▸ **ASSIGNMENT**: Find the lines below that include the word "microscopy" and report how many there are, with no other text.

▸ **RECORDS TO PROCESS**:
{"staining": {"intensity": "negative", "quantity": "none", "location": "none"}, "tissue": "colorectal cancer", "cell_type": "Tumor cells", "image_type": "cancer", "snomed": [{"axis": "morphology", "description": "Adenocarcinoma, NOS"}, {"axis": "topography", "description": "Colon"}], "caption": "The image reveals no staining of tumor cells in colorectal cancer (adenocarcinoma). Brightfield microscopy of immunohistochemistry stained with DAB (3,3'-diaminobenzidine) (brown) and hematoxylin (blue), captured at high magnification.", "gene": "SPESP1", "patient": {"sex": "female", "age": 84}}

==

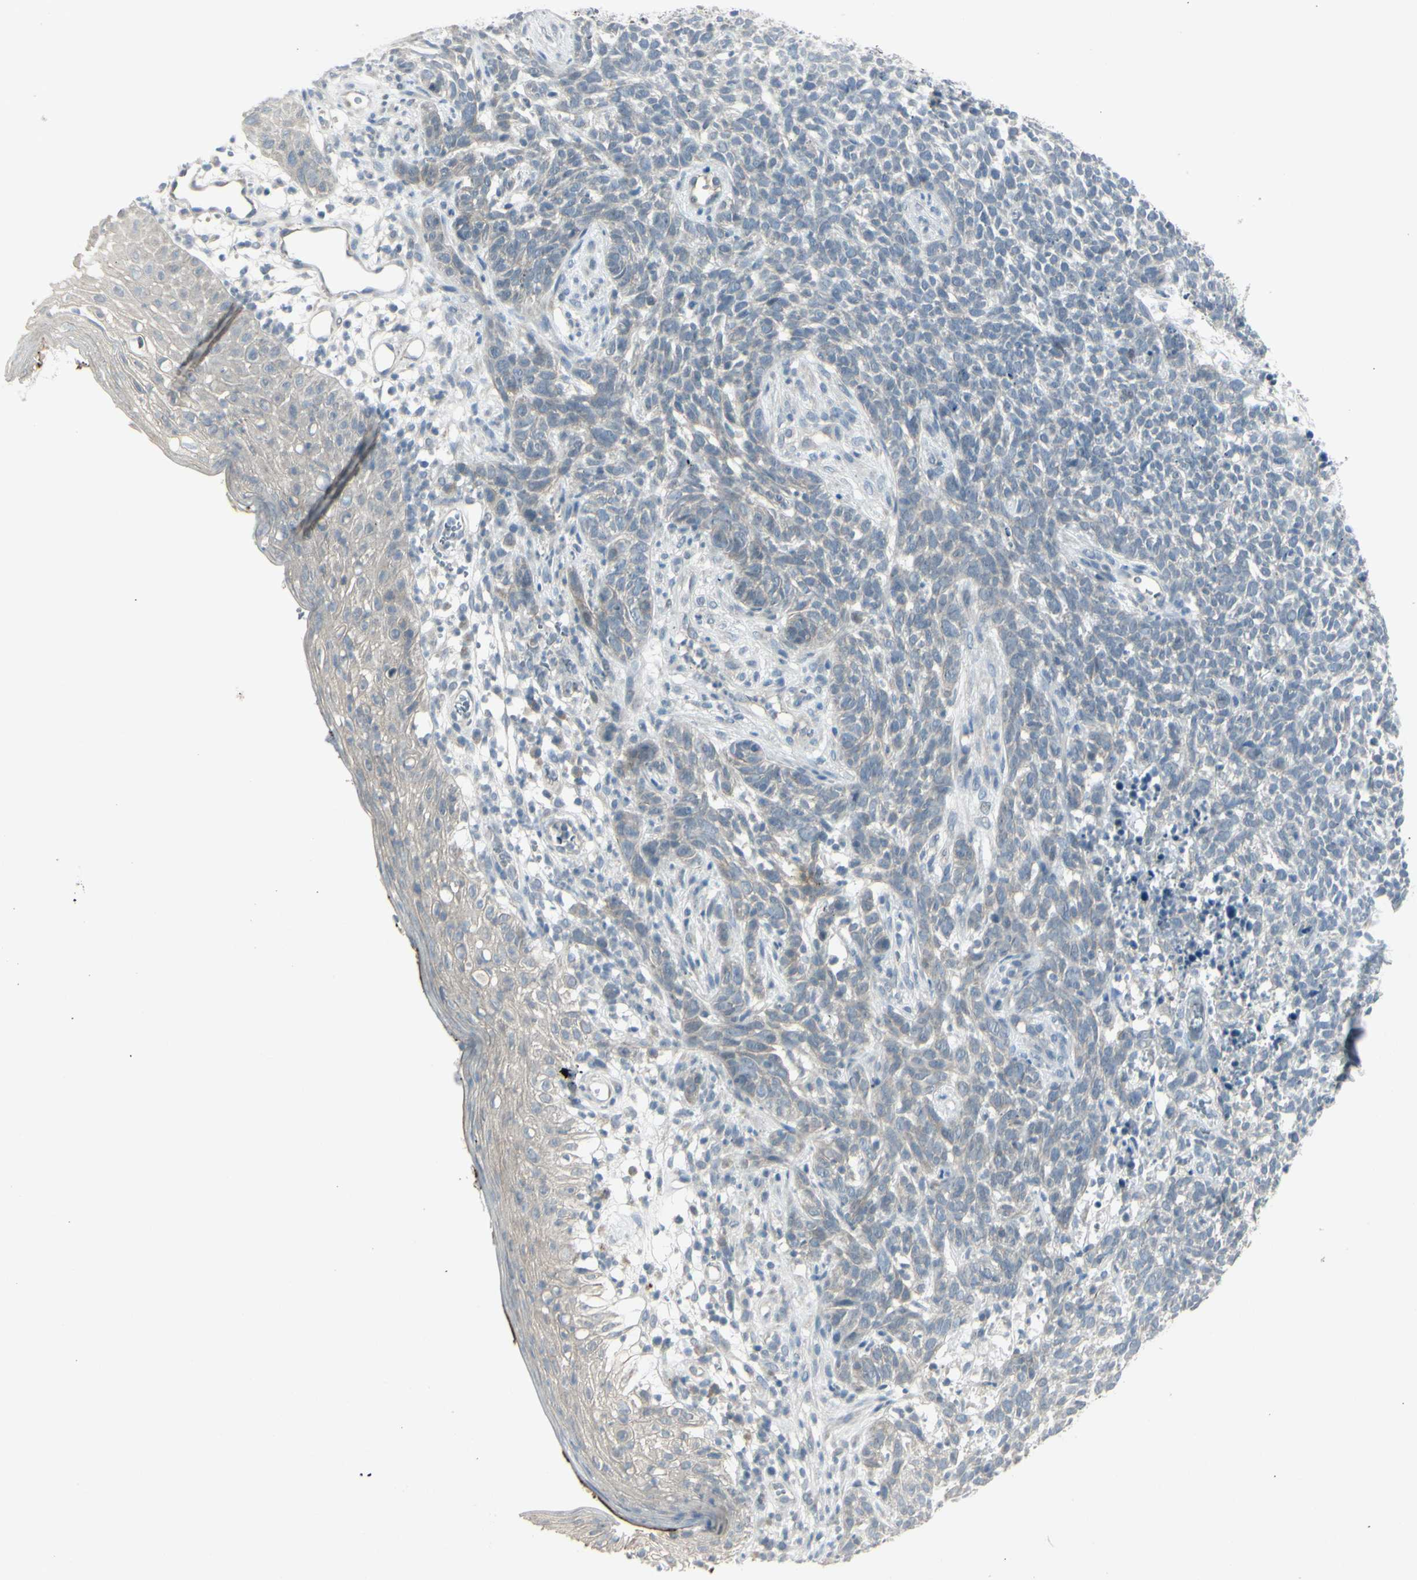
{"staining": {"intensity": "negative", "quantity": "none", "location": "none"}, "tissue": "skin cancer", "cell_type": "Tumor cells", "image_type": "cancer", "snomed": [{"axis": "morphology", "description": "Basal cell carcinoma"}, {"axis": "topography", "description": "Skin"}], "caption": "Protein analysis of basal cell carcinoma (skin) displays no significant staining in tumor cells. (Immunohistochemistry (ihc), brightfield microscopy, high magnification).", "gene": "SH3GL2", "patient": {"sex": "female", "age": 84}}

* * *

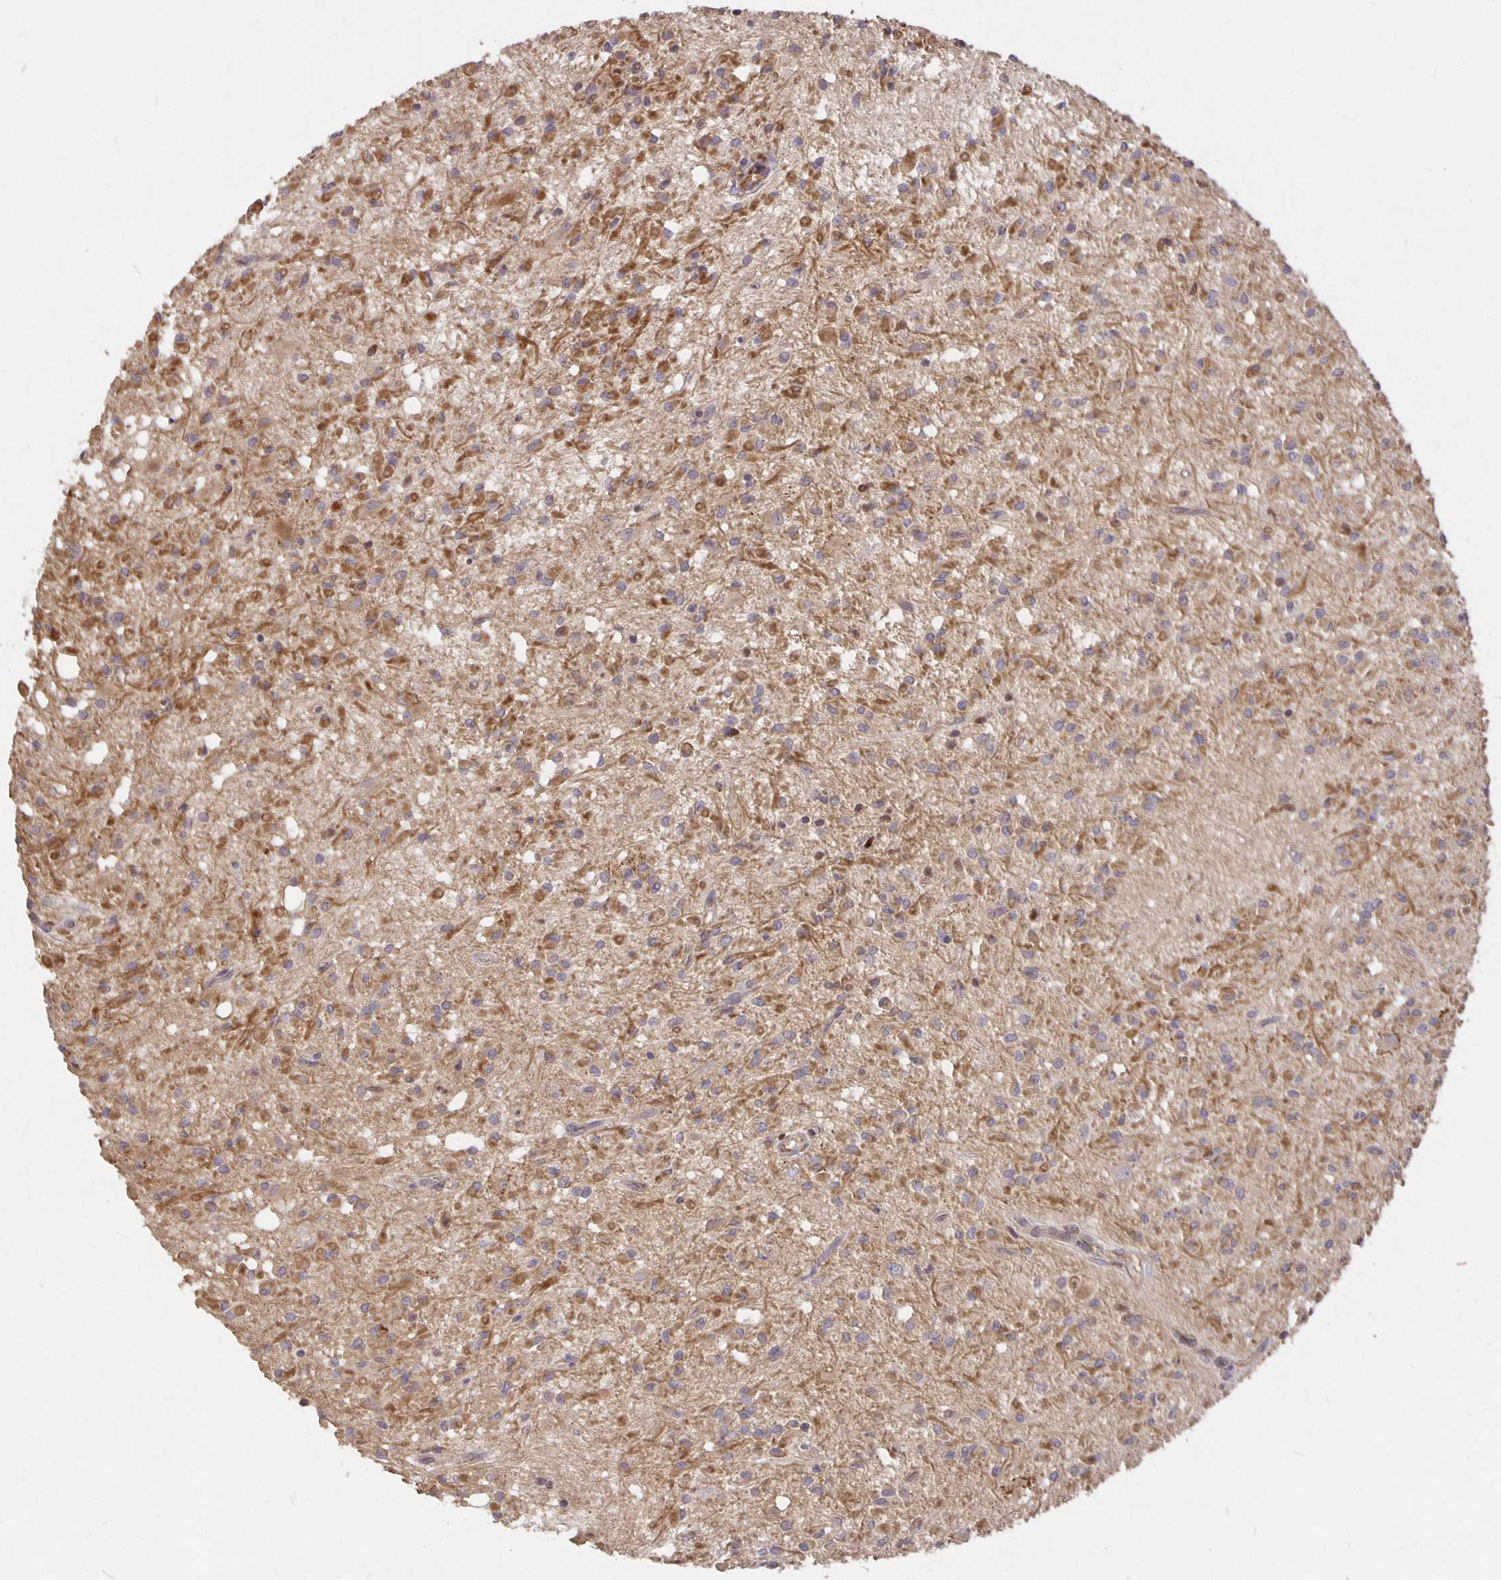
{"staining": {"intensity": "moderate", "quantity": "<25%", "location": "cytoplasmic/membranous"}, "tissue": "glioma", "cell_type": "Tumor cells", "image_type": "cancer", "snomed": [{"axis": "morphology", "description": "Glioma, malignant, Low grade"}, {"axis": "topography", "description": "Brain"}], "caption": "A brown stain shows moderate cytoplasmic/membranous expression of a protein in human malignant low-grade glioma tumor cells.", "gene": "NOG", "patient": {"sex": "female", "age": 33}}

▸ **EXERCISE RESULT**: 2